═══ DATA ═══

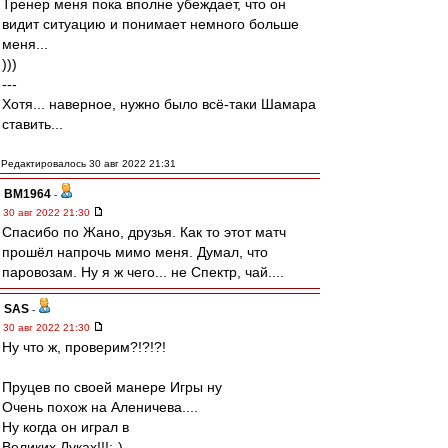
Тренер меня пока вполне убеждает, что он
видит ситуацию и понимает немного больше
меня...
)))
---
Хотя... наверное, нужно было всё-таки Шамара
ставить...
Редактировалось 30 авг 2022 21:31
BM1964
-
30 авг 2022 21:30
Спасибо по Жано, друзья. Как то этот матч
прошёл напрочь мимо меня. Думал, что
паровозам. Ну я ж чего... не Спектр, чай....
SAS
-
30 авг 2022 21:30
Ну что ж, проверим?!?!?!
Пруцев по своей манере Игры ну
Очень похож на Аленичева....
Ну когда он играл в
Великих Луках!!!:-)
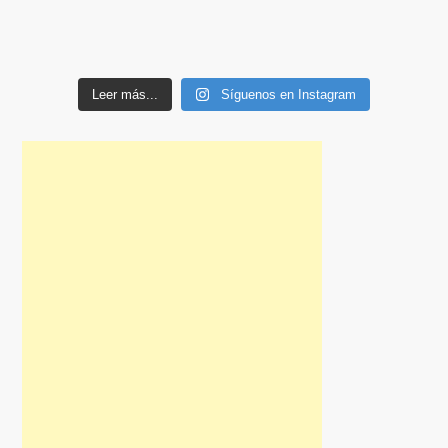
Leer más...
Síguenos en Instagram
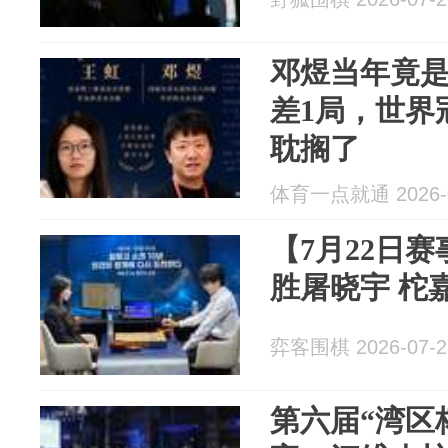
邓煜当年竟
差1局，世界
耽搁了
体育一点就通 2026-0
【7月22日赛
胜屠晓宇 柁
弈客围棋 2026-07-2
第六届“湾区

═══

▶ **WHAT THE TASK REQUIRES**: Write out all of the lines above again, word for word, and leave the pictures out.

▶ **SOLUTION**:
Тренер меня пока вполне убеждает, что он
видит ситуацию и понимает немного больше
меня...
)))
---
Хотя... наверное, нужно было всё-таки Шамара
ставить...
Редактировалось 30 авг 2022 21:31
BM1964
-
30 авг 2022 21:30
Спасибо по Жано, друзья. Как то этот матч
прошёл напрочь мимо меня. Думал, что
паровозам. Ну я ж чего... не Спектр, чай....
SAS
-
30 авг 2022 21:30
Ну что ж, проверим?!?!?!
Пруцев по своей манере Игры ну
Очень похож на Аленичева....
Ну когда он играл в
Великих Луках!!!:-)
Leer más...
Síguenos en Instagram
邓煜当年竟
差1局，世界
耽搁了
体育一点就通 2026-0
【7月22日赛
胜屠晓宇 柁
弈客围棋 2026-07-2
第六届“湾区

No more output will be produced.